Tracking where talent comes from and where it goes informs talent-sourcing strategies. It tells business leaders where there is a density of talent in their industry and where they should put satellite offices.

The research also informs organisations of the ‘special’ connections between cities. For example, the largest inflow of talent to Miami is from New York, and the largest outflow from New York is to Miami. This makes Miami a satellite of New York. There is a similar relationship between San Francisco and Austin.

While the return-to-office battle ensues, with some organisations giving employees total flexibility and others mandating a full-time return to the office, most organisations are in the middle. These are mandating the number of days employees must attend the office.

The rise of the Meta City shows that the office or home mentality must change.

The rise of the Meta City creates a new logic with which corporations can respond to these shifts.
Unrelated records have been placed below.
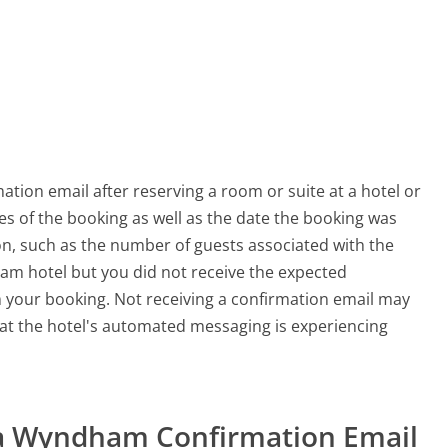
ation email after reserving a room or suite at a hotel or
tes of the booking as well as the date the booking was
ion, such as the number of guests associated with the
ham hotel but you did not receive the expected
m your booking. Not receiving a confirmation email may
at the hotel's automated messaging is experiencing
t a Wyndham Confirmation Email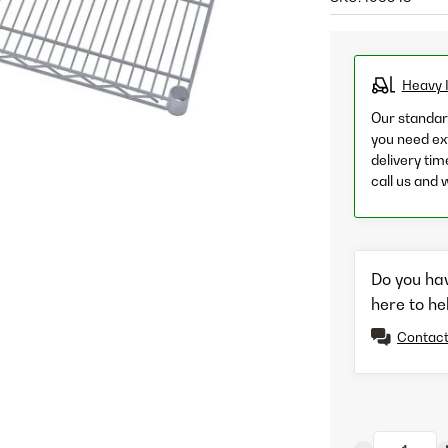
Heavy 
Our standard
you need ext
delivery tim
call us and 
Do you ha
here to he
Contact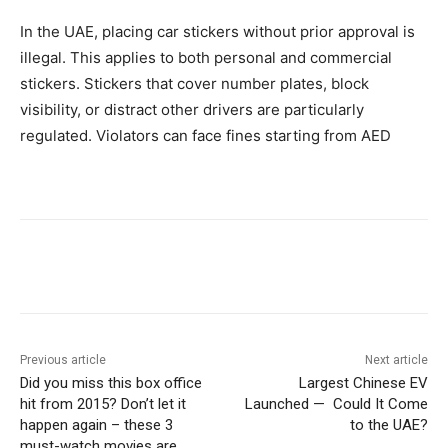
In the UAE, placing car stickers without prior approval is
illegal. This applies to both personal and commercial
stickers. Stickers that cover number plates, block
visibility, or distract other drivers are particularly
regulated. Violators can face fines starting from AED
Previous article
Next article
Did you miss this box office
Largest Chinese EV
hit from 2015? Don’t let it
Launched — Could It Come
happen again – these 3
to the UAE?
must-watch movies are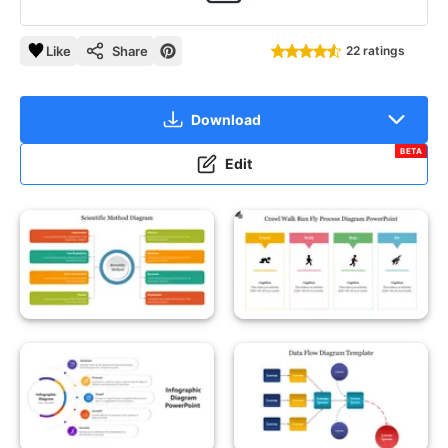
Like
Share
22 ratings
Download
BETA
Edit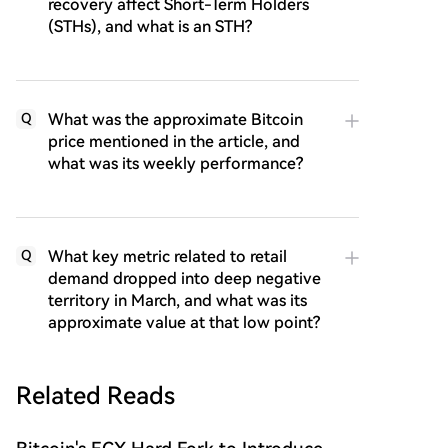
recovery affect Short-Term Holders
(STHs), and what is an STH?
What was the approximate Bitcoin
Q
price mentioned in the article, and
what was its weekly performance?
What key metric related to retail
Q
demand dropped into deep negative
territory in March, and what was its
approximate value at that low point?
Related Reads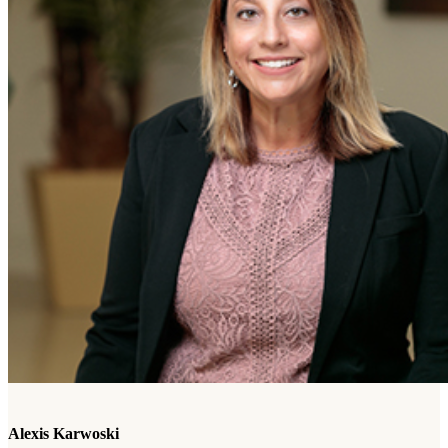
Alexis Karwoski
Businesses must move away from the simplistic binary choice of swapping big office buildings in superstar cities for home offices. Location strategy is not just about cutting costs and getting rid of obsolescent real estate — it’s increasingly about balancing locational flexibility with maintaining solid organizational culture and connectivity. As such, it involves managing a range of different types of workspaces across the Meta City’s hub and satellite locations.”

Organisations must understand and plan for:

·       Mobility of talent between hubs and satellite centres

·       Location of offices near transport hubs

·       Location of satellite offices

·       Ability to be agile and flexible with location strategies and recalibrate as circumstances change

·       Attraction and retention of talent

Conclusion

The post-pandemic era has created a new city that combines the physical and digital worlds. The connections and flow of talent mean location planning is more critical than ever.

An organisation may now have a portfolio of global locations to manage, including the head office, innovation centre, and satellite offices.

The organisations that thrive in this new era of work will be the ones open to new concepts, such as the Meta City and the global talent hub, significant hubs, and regional hubs. They will create location strategies and plans informed by the connections and flows. They will manage a range of different types of workspaces. They will know where the talent exists for their industry and establish a local presence. They will attract and retain the talent they need to succeed.